What top results cover and miss
| Source | Strong coverage | Missing piece |
|---|---|---|
| NATS docs: Core NATS | Core NATS provides best-effort, at-most-once delivery. | No practical guidance on classifying control-plane subjects into durable vs best-effort buckets. |
| NATS docs: JetStream Consumers | Durable vs ephemeral consumer semantics and ack-driven behavior. | Does not provide an event-taxonomy method for platform teams deciding what must survive restarts. |
| NATS docs: FAQ | Clear statement of delivery guarantees and reliability boundaries. | No rollout checklist for mixed-mode systems where only some subjects are persisted. |
Cordum runtime map
Cordum has an explicit durability classifier. That is good. Most teams still need it translated into an operator-facing matrix.
| Area | Current behavior | Operational impact |
|---|---|---|
| Durable subjects | Cordum marks `sys.job.submit`, `sys.job.result`, `sys.job.dlq`, and `sys.audit.export` as durable. | State-changing job lifecycle events survive broker restarts in JetStream mode. |
| Pattern durability | `job.*` and `worker.*.jobs` subjects are durable. | Dispatch and targeted worker job traffic stays in the durable path. |
| Best-effort broadcasts | Heartbeat, handshake, config-changed, alert, progress, and workflow-event broadcasts are intentionally core NATS. | Some transient events can be missed during disconnect windows by design. |
| Reasoning in code | Comments note self-healing or informational semantics for best-effort subjects. | Durability cost is reserved for events that change authoritative state. |
// core/infra/bus/nats.go
func isDurableSubject(subject string) bool {
switch subject {
case capsdk.SubjectSubmit, capsdk.SubjectResult, capsdk.SubjectDLQ, capsdk.SubjectAuditExport:
return true
}
if strings.HasPrefix(subject, "job.") {
return true
}
if strings.HasPrefix(subject, "worker.") && strings.HasSuffix(subject, ".jobs") {
return true
}
return false
}// Broadcast subjects intentionally stay core NATS (best-effort): // - sys.heartbeat: periodic, self-healing // - sys.config.changed: poll fallback catches missed notices // - sys.handshake: workers re-register on next cycle // - sys.alert/sys.job.progress/sys.workflow.event: informational, no hard state dependency
Subject durability matrix
| Subject family | Delivery mode | Why this choice works |
|---|---|---|
| `sys.job.submit`, `sys.job.result`, `sys.job.dlq`, `sys.audit.export` | Durable (JetStream) | Changes authoritative job state or audit evidence. |
| `job.*`, `worker.*.jobs` | Durable (JetStream) | Carries dispatch and worker-targeted execution messages. |
| `sys.heartbeat`, `sys.handshake` | Best-effort (Core NATS) | Periodic/self-healing presence signals. |
| `sys.config.changed` | Best-effort (Core NATS) | Config polling fallback recovers missed events. |
| `sys.alert`, `sys.job.progress`, `sys.workflow.event` | Best-effort (Core NATS) | Informational streams where occasional transient misses are tolerated. |
Validation runbook
Treat durability mapping as testable behavior. Run restart drills and confirm that only expected best-effort gaps appear.

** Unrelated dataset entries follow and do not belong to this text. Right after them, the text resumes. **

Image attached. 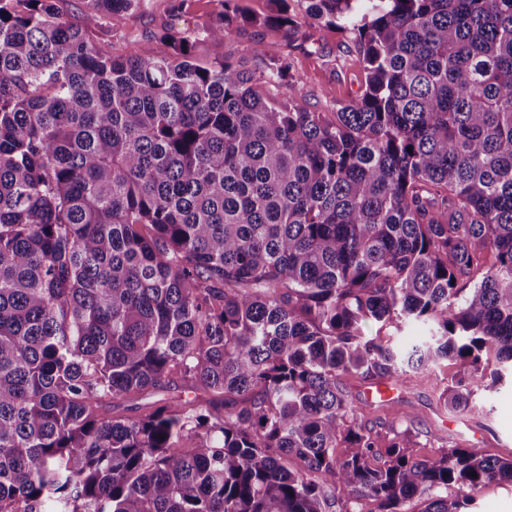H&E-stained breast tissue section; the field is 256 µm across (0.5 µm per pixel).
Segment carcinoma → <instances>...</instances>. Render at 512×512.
<instances>
[{
	"label": "carcinoma",
	"mask_w": 512,
	"mask_h": 512,
	"mask_svg": "<svg viewBox=\"0 0 512 512\" xmlns=\"http://www.w3.org/2000/svg\"><path fill=\"white\" fill-rule=\"evenodd\" d=\"M90 2L0 0V512H459L512 484L350 386L454 360L439 401L468 410L482 353L493 386L512 364V0H302L360 52L330 114L257 89L298 83L260 43L257 75L191 33L113 57L88 29L138 0ZM220 2L215 41L253 21ZM406 321L430 336L365 333ZM429 329L426 325L418 322L406 323L401 330L397 331L393 328L383 330L380 336L391 338V342L400 346H408L414 344L423 336H428Z\"/></svg>",
	"instance_id": "cac0c4a2"
}]
</instances>
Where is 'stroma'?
<instances>
[{
    "label": "stroma",
    "instance_id": "obj_1",
    "mask_svg": "<svg viewBox=\"0 0 512 512\" xmlns=\"http://www.w3.org/2000/svg\"><path fill=\"white\" fill-rule=\"evenodd\" d=\"M240 4L253 16V23L240 24L230 40L200 41L194 51L197 63L205 66L228 56L241 68L259 71L260 60L250 53L253 43L259 41L286 57L299 80L293 91L284 84L260 85L263 94L292 99L295 106L311 112H332L337 103L360 93L364 74L352 35L305 24L293 36L266 23V16L275 9L272 0H240ZM219 10L218 0H185L179 10L173 0H138L134 10L112 15L93 28L91 35L115 57L133 53L166 56L172 52L174 37L186 32L203 34ZM458 370L455 361H445L421 375L412 387L389 388L396 409L419 434L420 453L431 454L451 442L504 457L512 455V381L478 389L471 411L438 407L440 390Z\"/></svg>",
    "mask_w": 512,
    "mask_h": 512
}]
</instances>
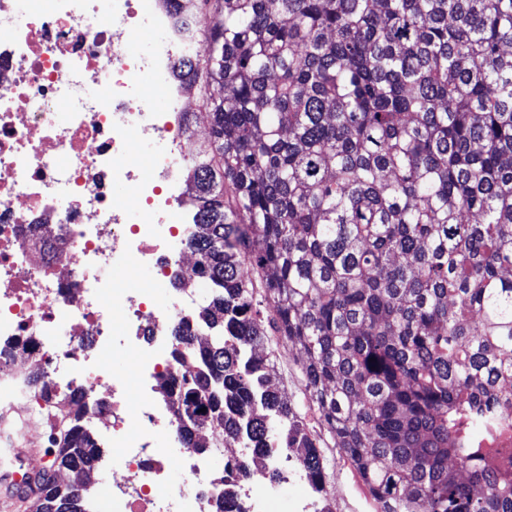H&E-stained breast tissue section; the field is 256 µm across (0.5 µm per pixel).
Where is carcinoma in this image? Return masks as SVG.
Here are the masks:
<instances>
[{
    "label": "carcinoma",
    "instance_id": "obj_1",
    "mask_svg": "<svg viewBox=\"0 0 512 512\" xmlns=\"http://www.w3.org/2000/svg\"><path fill=\"white\" fill-rule=\"evenodd\" d=\"M176 2L209 44L178 65L209 120L184 167L208 340L174 328L191 368L157 387L183 440L251 452L217 512L284 448L324 500L340 448L377 512H512V448L486 447L512 403V0ZM282 339L299 400L270 384ZM28 386L73 474L28 512H85L87 404Z\"/></svg>",
    "mask_w": 512,
    "mask_h": 512
}]
</instances>
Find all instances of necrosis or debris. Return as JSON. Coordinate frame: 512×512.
<instances>
[{
	"label": "necrosis or debris",
	"instance_id": "necrosis-or-debris-1",
	"mask_svg": "<svg viewBox=\"0 0 512 512\" xmlns=\"http://www.w3.org/2000/svg\"><path fill=\"white\" fill-rule=\"evenodd\" d=\"M177 17L170 0H0V375L36 363L59 394L82 392L118 450L106 477L123 512H214L224 490L218 449L185 443L171 410L129 409L103 364L120 351L144 377L186 368L170 330L193 293L151 296L183 278L189 223L176 178L193 154L189 88L175 68L199 46ZM160 431L169 447H155Z\"/></svg>",
	"mask_w": 512,
	"mask_h": 512
}]
</instances>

# 1) List subject classes used by each service # 2) Simulate rolling restart with JetStream enabled kubectl -n cordum rollout restart deploy/cordum-scheduler # 3) Verify durable subject continuity # sys.job.submit, sys.job.result, job.*, worker.*.jobs # 4) Verify best-effort behavior is acceptable # sys.heartbeat, sys.job.progress, sys.workflow.event # 5) Document one-page durability policy per subject family
Limitations and tradeoffs
| Approach | Upside | Downside |
|---|---|---|
| Make all subjects durable | Fewer ambiguity debates during incidents. | Higher storage/consumer overhead and more operational complexity for low-value transient events. |
| Keep mixed-mode durability (Cordum default style) | Durability budget focused on state-critical traffic. | Requires clear documentation so teams do not misread expected best-effort gaps as bugs. |
| Mostly best-effort | Lower persistence overhead. | Poor fit for control planes where job lifecycle history must be trustworthy. |
Next step
Publish your own subject-family durability policy as an internal one-pager and link it in every incident template. Remove ambiguity before the next restart event.